La scelta di ricollegare la rilevanza dell’insolvenza alla sua manifestazione esteriore può apparire condivisibile sotto il profilo del rispetto dell’autonomia dell’imprenditore nella gestione dell’impresa anche in situazione di difficoltà, ma può apparire dubbiosa in merito alle conseguenze di tale scelta sul piano della tempestiva diagnosi dello stato di insolvenza. Infatti, l’esperienza insegna che l’imprenditore, che è il soggetto che per primo dovrebbe rendersi conto della crisi della propria impresa, è spesso restio a prenderne atto e, di conseguenza, ad assumere iniziative per renderla manifesta. Ne consegue che, essendo la dichiarazione di fallimento correlata alla manifestazione dello stato di insolvenza, il ritardo che inevitabilmente si crea tra il momento dell’insorgere dell’insolvenza e quello della sua esteriorizzazione spesso impedisce quella tempestività nella dichiarazione di fallimento che viceversa renderebbe più efficace l’intera procedura concorsuale.

B) GLI INADEMPIMENTI
Gli inadempimento, alla luce di quanto detto sin ora, hanno un valore presuntivo ai fini dell’accertamento della sussistenza dello stato di insolvenza. Si può persino ritenere che l’insolvenza possa prescindere, almeno in una prima fase, dalla presenza di inadempimenti.
Secondo la giurisprudenza, il mancato adempimento di un’obbligazione non costituisce elemento di giudizio univoco per ritenersi integrata la prova dell’esistenza dello stato di insolvenza. Dall’altra parte, invece, il mancato pagamento dell’IVA, è di per sé un atto sintomatico della situazione di insolvenza, non rilevando l’impugnazione del ruolo, salvo che il debitore dimostri che l’esecutività dell’atto impugnato è stata sospesa.

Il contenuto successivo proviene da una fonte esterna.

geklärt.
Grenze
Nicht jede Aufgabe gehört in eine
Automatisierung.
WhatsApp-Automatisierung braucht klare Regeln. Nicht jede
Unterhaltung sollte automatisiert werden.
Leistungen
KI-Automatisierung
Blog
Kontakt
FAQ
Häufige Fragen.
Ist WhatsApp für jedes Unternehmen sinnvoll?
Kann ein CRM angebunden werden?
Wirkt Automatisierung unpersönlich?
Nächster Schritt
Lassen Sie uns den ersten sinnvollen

Non è necessario, ai fini della sussistenza dello stato di insolvenza, l’esistenza di una pluralità di inadempimento, essendo sufficiente anche un solo inadempimento, qualora si manifesti in modo idoneo da dimostrare l’esistenza di un patrimonio in dissesto e l’oggettiva impossibilità del debitore di soddisfare regolarmente con mezzi normali gli obblighi assunti.

C) GLI “ALTRI FATTI ESTERIORI”
Ai sensi dell’art. 52 l’insolvenza può manifestarsi, oltre che mediante inadempimenti, anche con “altri fatti esteriori”, che si configurino come sintomi dello stato di insolvenza. Lo stato di insolvenza può essere dedotto da qualsiasi manifestazione esteriore che riveli in modo univoco l’impossibilità per il debitore di adempiere le proprie obbligazioni. Tra gli “altri fatti” che possono rivelare il dissesto dell’imprenditore sono da segnalare i fatti elencati dall’art. 7 (fuga, irreperibilità o latitanza dell’imprenditore, chiusura dei locali dell’impresa, trafugamento, sostituzione o diminuzione fraudolenta dell’attivo da parte dell’imprenditore). A questi vanno aggiunti il suicidio del debitore, l’alienazione in blocco dei beni di proprietà dell’imprenditore, la presenza di uno sfratto per morosità e la mancata esecuzione di una sentenzia in materia di lavorio.